* Texte à lire
══════════
Pendant ce temps le jeune empereur Lebna Dengel avait grandi et acquis de l'autonomie. Les troupes du sultanat d'Adal (notamment Mahfouz, émir de Harar) menaient des raids de plus en plus hardis sur le territoire de l'Empire chrétien, profitant des périodes de jeûne des chrétiens pour attaquer. En 1516 ou 1517 (selon les sources), décidant de transgresser le jeûne et faisant fi des conseils de prudence de sa « grand-mère » Hélène et des conseillers auliques, le jeune empereur se mit en campagne. Il réussit à tendre une embuscade à une armée musulmane où se trouvaient Mahfouz et le sultan Muhammad lui-même. L'émir parvint à ménager la fuite du sultan avec quatre cavaliers, et ensuite il se proposa à un combat singulier avec un champion de l'empereur, Gabra Endreyas, où il perdit la vie. Lebna Dengel fit emporter sa tête comme un trophée et l'exhiba ensuite à la cour ; il poussa jusqu'à Dakkar, capitale de l'Adal, et incendia le palais du sultan. Cette campagne couronnée de succès le remplit d'orgueil ; il se fit appeler Weneg Seged, « Le Lion a soumis » (combinant un mot guèze et un mot harari). Quand les Portugais se présentèrent, en octobre 1520, il les reçut avec réserve et attacha peu de prix à leur offre d'alliance. Il y avait divergence entre l'empereur et la vieille Hélène, qui avait alors dépassé les quatre-vingts ans.
══════════
* Consigne écrite A
Selon le texte sur Lebna Dengel, quel nom l'empereur se fit-il donner après sa campagne victorieuse contre l'Adal ?
* Consigne écrite B
Dans les rangées, réécrivez sous forme de liste JSON de chaînes le passage allant de la ligne contenant « locality: Jet Creek » jusqu'à la ligne contenant « state / province: Chocó », bornes incluses, à raison d'une chaîne par ligne et sans lignes vides.

* Données extraites
══════════
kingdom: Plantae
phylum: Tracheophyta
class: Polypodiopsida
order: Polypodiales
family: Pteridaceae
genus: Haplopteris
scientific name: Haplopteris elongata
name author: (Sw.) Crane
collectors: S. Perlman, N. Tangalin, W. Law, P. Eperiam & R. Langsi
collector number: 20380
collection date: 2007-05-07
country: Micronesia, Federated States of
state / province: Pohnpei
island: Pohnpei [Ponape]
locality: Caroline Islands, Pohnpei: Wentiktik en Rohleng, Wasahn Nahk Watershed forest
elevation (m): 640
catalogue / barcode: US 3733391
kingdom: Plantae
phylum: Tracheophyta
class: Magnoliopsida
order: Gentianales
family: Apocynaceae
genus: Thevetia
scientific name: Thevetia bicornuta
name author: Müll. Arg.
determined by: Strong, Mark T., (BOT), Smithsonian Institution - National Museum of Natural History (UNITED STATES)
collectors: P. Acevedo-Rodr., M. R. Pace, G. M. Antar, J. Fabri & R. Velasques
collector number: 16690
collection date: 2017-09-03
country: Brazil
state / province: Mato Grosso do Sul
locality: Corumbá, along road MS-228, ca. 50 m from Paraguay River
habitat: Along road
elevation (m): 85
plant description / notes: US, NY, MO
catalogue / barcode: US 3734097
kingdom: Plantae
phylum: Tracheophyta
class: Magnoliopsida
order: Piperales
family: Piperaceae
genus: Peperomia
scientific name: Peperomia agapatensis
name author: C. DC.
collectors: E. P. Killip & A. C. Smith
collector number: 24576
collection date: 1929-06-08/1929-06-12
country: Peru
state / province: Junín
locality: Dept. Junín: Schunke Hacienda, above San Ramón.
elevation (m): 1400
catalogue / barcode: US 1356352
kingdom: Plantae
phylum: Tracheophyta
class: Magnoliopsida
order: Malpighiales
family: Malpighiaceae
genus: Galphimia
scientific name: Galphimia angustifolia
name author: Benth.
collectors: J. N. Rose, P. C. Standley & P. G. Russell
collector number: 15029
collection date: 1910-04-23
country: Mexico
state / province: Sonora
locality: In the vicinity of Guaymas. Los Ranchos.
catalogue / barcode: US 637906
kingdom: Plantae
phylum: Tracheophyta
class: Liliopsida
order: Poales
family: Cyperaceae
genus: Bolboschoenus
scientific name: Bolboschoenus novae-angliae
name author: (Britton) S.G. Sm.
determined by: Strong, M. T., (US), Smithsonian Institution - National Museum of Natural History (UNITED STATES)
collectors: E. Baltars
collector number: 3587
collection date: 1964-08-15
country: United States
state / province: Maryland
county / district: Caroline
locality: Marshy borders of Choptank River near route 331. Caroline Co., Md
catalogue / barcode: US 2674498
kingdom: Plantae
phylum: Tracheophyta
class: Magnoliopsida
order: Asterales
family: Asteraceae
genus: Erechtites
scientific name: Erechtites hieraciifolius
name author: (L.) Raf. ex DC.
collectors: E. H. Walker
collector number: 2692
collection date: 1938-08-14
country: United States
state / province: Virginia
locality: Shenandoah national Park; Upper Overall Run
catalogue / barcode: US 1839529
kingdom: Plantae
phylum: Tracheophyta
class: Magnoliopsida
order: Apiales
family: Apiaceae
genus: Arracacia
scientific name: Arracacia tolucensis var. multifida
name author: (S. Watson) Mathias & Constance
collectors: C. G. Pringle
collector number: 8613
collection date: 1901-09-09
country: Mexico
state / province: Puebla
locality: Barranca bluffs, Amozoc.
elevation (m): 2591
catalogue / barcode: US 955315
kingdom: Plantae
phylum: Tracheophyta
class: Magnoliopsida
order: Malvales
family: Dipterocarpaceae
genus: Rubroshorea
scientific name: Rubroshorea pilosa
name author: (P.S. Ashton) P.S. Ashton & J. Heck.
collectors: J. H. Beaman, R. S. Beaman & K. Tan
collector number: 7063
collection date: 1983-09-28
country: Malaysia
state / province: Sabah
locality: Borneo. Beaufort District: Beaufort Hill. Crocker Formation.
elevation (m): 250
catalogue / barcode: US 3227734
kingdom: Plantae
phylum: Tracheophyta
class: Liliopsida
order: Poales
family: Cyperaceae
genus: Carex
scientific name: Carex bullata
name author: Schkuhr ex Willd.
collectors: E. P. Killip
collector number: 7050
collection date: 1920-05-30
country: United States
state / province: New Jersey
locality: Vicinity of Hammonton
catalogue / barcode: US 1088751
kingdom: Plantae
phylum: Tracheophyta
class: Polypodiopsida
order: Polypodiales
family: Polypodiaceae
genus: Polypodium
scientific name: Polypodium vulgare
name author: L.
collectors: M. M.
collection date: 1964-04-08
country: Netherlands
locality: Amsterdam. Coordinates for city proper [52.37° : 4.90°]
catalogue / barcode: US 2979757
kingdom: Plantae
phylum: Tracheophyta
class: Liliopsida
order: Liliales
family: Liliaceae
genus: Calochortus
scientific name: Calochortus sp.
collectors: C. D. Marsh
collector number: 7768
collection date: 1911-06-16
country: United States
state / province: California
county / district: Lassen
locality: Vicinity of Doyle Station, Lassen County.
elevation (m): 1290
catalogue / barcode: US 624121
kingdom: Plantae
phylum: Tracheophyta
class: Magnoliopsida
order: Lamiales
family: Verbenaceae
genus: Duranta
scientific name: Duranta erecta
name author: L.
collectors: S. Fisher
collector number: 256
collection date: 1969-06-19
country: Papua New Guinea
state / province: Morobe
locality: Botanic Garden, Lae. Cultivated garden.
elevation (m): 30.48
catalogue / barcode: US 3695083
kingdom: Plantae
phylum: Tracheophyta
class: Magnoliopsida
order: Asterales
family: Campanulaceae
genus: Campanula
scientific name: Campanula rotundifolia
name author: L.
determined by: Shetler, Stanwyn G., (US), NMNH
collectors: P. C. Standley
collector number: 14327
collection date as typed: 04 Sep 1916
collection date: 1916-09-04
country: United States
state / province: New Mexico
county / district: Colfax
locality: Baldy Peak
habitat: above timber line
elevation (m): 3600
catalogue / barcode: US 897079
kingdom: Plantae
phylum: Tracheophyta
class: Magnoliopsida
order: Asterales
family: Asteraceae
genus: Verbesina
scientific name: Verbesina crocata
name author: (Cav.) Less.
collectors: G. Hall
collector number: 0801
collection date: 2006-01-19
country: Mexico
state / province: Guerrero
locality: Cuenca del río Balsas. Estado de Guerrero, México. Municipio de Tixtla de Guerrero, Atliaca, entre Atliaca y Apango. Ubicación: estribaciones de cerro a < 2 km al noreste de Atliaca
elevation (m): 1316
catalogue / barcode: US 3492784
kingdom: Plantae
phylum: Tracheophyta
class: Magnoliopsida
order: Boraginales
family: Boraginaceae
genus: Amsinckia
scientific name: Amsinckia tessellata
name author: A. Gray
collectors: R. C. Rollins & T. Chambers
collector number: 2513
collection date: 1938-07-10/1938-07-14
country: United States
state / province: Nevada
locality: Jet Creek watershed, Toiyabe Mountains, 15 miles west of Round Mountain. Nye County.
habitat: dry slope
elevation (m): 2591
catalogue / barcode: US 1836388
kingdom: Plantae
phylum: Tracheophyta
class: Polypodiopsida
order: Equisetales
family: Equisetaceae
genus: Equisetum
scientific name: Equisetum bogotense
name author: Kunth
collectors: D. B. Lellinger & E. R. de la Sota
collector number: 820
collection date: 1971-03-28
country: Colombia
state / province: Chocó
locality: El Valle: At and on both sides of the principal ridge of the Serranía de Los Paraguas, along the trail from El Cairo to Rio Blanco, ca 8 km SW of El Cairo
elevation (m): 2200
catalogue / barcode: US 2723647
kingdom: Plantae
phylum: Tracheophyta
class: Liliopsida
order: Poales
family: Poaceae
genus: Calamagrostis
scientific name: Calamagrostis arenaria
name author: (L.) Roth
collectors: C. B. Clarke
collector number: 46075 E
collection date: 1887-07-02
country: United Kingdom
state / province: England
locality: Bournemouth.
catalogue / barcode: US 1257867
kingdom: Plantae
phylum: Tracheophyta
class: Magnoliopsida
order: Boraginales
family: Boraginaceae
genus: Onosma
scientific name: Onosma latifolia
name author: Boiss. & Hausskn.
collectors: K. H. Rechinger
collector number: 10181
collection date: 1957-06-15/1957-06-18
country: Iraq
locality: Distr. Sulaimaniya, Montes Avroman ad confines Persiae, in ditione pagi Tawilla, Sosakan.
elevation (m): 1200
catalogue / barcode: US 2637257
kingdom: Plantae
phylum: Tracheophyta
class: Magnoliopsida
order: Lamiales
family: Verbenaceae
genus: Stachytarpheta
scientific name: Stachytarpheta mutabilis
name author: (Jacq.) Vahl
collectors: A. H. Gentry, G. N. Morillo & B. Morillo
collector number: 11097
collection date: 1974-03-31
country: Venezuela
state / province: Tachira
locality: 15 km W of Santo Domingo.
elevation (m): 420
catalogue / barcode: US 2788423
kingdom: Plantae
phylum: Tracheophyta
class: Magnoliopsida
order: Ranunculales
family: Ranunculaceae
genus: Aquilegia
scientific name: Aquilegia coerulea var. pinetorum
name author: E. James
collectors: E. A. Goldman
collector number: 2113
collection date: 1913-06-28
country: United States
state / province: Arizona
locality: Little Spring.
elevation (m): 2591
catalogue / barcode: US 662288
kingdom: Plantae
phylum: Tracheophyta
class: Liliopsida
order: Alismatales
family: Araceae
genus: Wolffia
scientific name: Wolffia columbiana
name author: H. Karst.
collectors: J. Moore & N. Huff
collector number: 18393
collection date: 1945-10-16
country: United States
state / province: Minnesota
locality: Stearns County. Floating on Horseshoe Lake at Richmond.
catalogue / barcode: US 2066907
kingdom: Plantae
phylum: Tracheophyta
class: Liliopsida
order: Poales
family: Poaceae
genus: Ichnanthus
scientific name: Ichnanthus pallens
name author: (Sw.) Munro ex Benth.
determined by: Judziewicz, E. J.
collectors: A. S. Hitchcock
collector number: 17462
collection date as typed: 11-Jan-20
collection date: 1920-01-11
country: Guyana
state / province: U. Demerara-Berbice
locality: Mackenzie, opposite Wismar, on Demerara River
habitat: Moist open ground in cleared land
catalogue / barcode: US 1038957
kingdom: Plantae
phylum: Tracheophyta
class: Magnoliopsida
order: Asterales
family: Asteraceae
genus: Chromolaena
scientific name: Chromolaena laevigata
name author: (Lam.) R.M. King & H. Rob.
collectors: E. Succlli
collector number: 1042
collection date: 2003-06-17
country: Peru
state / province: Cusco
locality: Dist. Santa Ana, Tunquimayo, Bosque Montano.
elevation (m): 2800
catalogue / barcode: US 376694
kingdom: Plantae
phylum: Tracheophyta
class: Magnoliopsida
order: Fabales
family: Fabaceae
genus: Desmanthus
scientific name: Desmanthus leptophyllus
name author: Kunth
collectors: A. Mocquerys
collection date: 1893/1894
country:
══════════
* Réponse attendue A
Weneg Seged, « Le Lion a soumis ».

* Réponse attendue B
[
  "locality: Jet Creek watershed, Toiyabe Mountains, 15 miles west of Round Mountain. Nye County.",
  "habitat: dry slope",
  "elevation (m): 2591",
  "catalogue / barcode: US 1836388",
  "kingdom: Plantae",
  "phylum: Tracheophyta",
  "class: Polypodiopsida",
  "order: Equisetales",
  "family: Equisetaceae",
  "genus: Equisetum",
  "scientific name: Equisetum bogotense",
  "name author: Kunth",
  "collectors: D. B. Lellinger & E. R. de la Sota",
  "collector number: 820",
  "collection date: 1971-03-28",
  "country: Colombia",
  "state / province: Chocó"
]